El anuncio navideño del club Atlético de Madrid se ha metido en el pellejo de cientos de personas. Puede que a todos no les importe el fútbol, pero ninguno escapa a ese momento de ternura e indefensión que experimentamos los hijos cuando un padre o una madre se desdibujan. Tranquiliza pensar que alguien como el taxista colchonero los protegerá cuando no estemos.

El capitalismo vende cosas –¡faltaba más!– y en Navidad por partida doble. Pero algunas, justamente por tocarnos donde somos más vulnerables, resuenan. Y este anuncio lo ha conseguido. Teniendo por presidente a uno de los productores de cine más importantes de España, es lógico que el Aleti acierte con la lógica sentimental de sus campañas. Esta vez, sin embargo, han arponeado el corazón de más de uno.

Hay fechas que se vacían de significado cuando nos abandona la lucidez. Podemos recordar la Navidad de hace cincuenta años, podemos confundir incluso la ciudad en la que vivimos con aquella en la que fuimos niños. Acaso porque nuestra mente quiere volver, acaso porque deseamos que el azucarillo disuelto nos deje un pozo dulce, ya sea con el Di Stefano del anciano extraviado en un descampado como la memoria de un episodio que se mantiene fresco porque nos hizo felices.

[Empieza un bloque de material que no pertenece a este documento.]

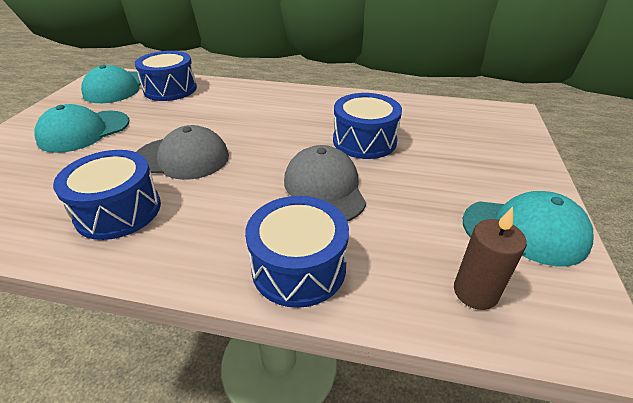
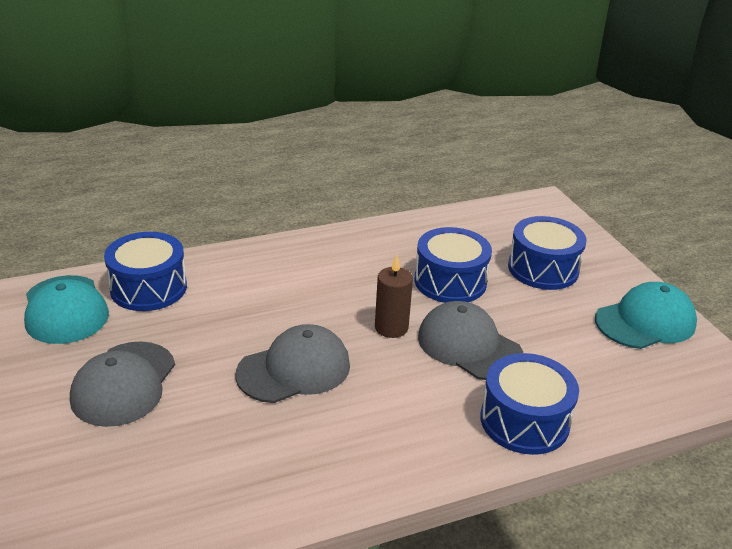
camera: 35 degrees left, 5 degrees down
(84, 131) = (124, 384): turquoise cap -> grey cap
(118, 211) = (309, 447): blue drum -> blue drum (543, 269)
(475, 292) = (653, 382): brown candle -> brown candle (391, 327)

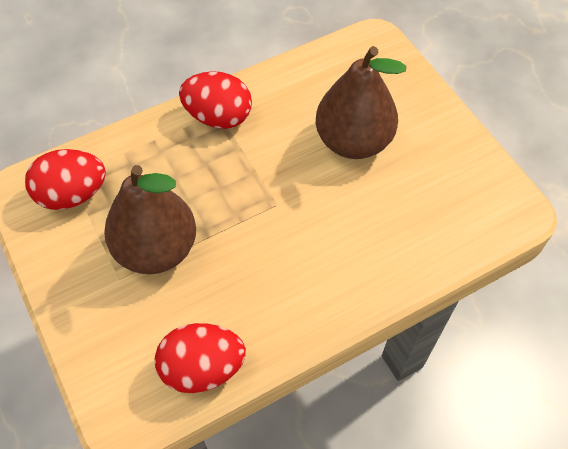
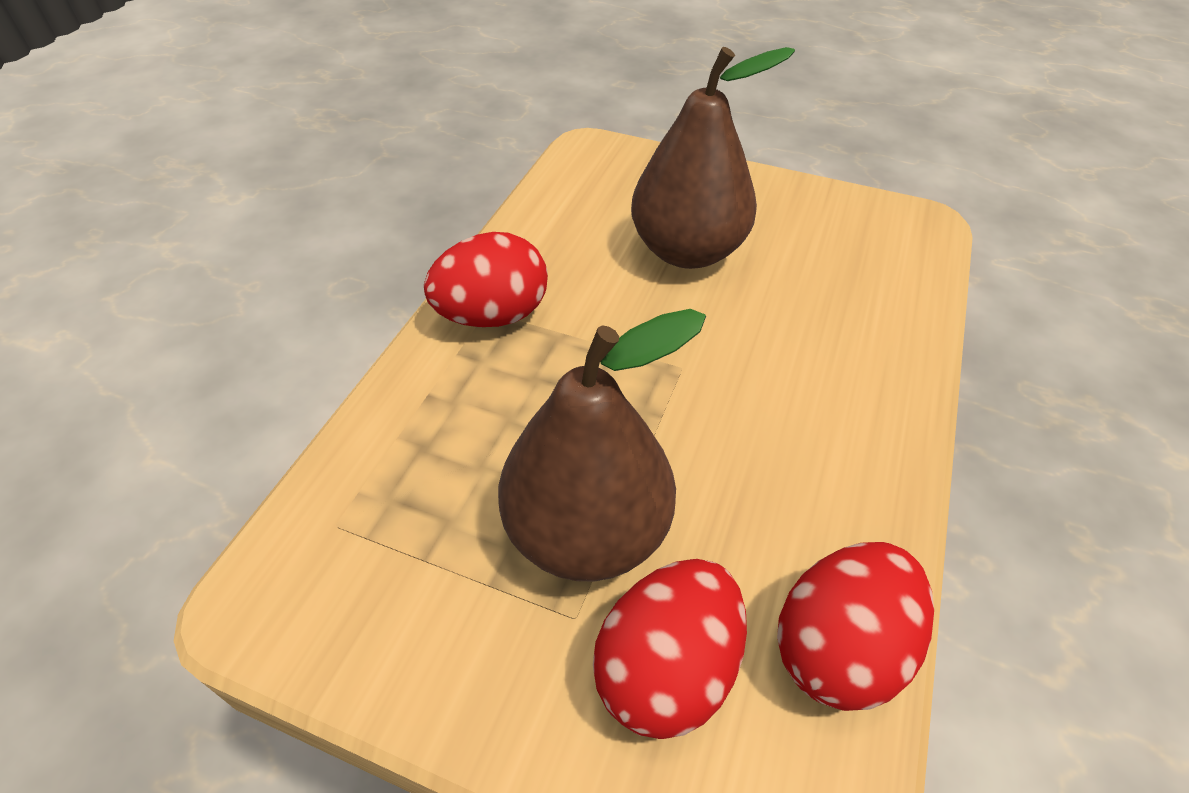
camera: 40 degrees left, 10 degrees down
(72, 194) = (368, 548): red egg -> red egg (666, 668)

A mi padre lo llamo el Gran Capitán. Tiene 86 años y pesa setenta kilos de puro valor. De él he aprendido a no bajar jamás la guardia, a trabajar durísimo. Su optimismo es inagotable, como su tozudez. Por eso, cuando nos vemos, se empeña en caminar más de prisa, en ir a su aire. Paralizada frente a la pantalla de mi móvil, he visto el anuncio del Atlético como a quien le arrancan una tesela. Hoy cuando nos veamos, papá, no te hablaré del Aleti –el fútbol nunca ha sido tu fuerte–, pero sí podremos recitar juntos parlamentos de Clint Eastwood en 'Harry, el sucio' y puede, cómo no, que nos acordemos del día en que Paul del Río secuestró a La Saeta Rubia, en Caracas, en 1963. Feliz Navidad, papá. Feliz Navidad, mi Gran Capitán.